If the hon. gentleman
wishes to ask questions,' I shall be only too glad to answer them, but I am not going to permit the hon. gentleman or any other hon. gentleman to put words into my mouth. I reserve that right to myself.
I want to go just a little further before I leave the remarks made this afternoon by the Prime Minister. In describing the amendment this afternoon, the Prime Minister, from his words, would indicate that he considered it a protectionist amendment. He cited case after case to show that there was nothing in the amendment to lead one to believe that there would be any reduction in the tariff. Evidently, he is of opinion that it is a protectionist document. A couple of days ago, when the Minister of Marine and Fisheries (Mr. Ballantyne) was speaking in this House, he viewed the amendment with alarm; he claimed that it would put our industries out of business. It would be very wise for the Prime Minister and his colleagues to get together before they start contradicting one another on the floor of the House.

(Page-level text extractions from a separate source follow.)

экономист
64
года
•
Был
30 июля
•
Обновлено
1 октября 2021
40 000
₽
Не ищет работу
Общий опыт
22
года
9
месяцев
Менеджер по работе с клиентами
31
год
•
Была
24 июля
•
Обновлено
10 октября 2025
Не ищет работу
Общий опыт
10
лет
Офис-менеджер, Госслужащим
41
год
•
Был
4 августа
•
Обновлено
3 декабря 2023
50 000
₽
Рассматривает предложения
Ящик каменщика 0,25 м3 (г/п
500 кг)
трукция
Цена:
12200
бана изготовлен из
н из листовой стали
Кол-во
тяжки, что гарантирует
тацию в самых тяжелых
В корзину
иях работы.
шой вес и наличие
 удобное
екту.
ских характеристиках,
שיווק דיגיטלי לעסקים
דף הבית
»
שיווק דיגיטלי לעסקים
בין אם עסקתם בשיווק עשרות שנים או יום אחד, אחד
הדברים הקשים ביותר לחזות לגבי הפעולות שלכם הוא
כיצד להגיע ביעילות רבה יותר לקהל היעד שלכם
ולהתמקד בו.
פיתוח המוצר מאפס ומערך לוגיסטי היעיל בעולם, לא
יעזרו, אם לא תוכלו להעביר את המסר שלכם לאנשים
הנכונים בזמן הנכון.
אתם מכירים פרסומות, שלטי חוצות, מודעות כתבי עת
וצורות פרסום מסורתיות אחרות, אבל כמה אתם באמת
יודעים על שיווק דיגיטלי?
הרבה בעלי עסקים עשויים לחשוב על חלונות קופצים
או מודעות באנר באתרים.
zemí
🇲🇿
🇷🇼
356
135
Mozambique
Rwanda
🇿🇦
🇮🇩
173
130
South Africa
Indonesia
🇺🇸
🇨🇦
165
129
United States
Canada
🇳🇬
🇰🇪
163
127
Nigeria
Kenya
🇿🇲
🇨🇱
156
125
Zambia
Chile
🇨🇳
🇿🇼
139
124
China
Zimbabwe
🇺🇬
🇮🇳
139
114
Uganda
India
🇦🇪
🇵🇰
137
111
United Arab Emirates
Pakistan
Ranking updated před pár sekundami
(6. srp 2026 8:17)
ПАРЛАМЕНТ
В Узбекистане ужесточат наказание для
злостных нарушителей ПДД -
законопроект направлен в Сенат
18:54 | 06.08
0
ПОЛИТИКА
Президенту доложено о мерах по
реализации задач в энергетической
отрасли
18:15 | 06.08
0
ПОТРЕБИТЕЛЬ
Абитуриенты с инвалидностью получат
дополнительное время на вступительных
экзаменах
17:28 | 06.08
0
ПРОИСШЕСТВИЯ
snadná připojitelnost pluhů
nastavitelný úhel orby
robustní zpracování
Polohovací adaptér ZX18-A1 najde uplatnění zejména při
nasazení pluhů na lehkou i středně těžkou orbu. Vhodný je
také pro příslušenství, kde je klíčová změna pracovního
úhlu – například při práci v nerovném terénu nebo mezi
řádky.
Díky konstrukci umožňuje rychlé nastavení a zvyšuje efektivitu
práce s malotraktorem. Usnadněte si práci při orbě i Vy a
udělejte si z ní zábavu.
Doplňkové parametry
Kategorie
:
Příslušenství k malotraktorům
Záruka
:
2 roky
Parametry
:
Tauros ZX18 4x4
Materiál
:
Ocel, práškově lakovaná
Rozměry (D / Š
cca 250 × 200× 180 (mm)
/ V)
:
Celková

The Prime Minister also gave us another illustration this afternoon in connection with cream separators. He dealt with this particular matter when he was on his tour of Western Canada, and I remember very well, in listening to him at one of the meetings, when he took up the question of cream separators, that he took his favourite pose, he turned to the chairman and he said, "Cream separators, Mr. chairman," as though the name "cream separators," or the manufacture of them, Was a joke. Speaking in this House on the Address in reply to the speech from His Excellency, the Minister of Militia and Defence (Mr. Guthrie) undertook to talk about cream separators. He was holding forth on a tirade against the United Grain Growers for purchasing their machinery requirements largely in the United States. Amongst other things he illustrated the cream separator industry. He was holding the United Grain Growers up as buying from the United States articles which they could secure in this country. The Prime Minister, in his western tour, told the people of that section of Canada that practically no cream separators were manufactured in this country. As he said, even the United Grain Growers had to go to the United States to secure cream separators. The Prime Minister wanted to leave the impression in the West that, because .[DOT]ream separators were on the free list, no cream separators were manufactured in Canada. The Minister of Militia and Defence undertook to prove to the House that there was an abundance of them manufactured in Canada, and he scored the
Farmers' organization for not purchasing Canadian made goods when it was possible for them to do so. That is another illustration why they should get together. We want to look into this matter a little further in order to see what there really was in the statement of the Prime Minister in the West, when the most that he would admit was that there were a few assembling plants in Canada. In 1910, we had four establishments manufacturing cream separators, and the value of their output in that year was $639,656. In 1919, nine years later, we had seven cream separator plants working in Canada, and the value of their output had increased from $639,656 to $2,030,093. That does not look as though the cream separator business had been hurt very much in Canada because cream separators were on the free list. This is another case in which it would be wise for the Prime Minister to inform himself.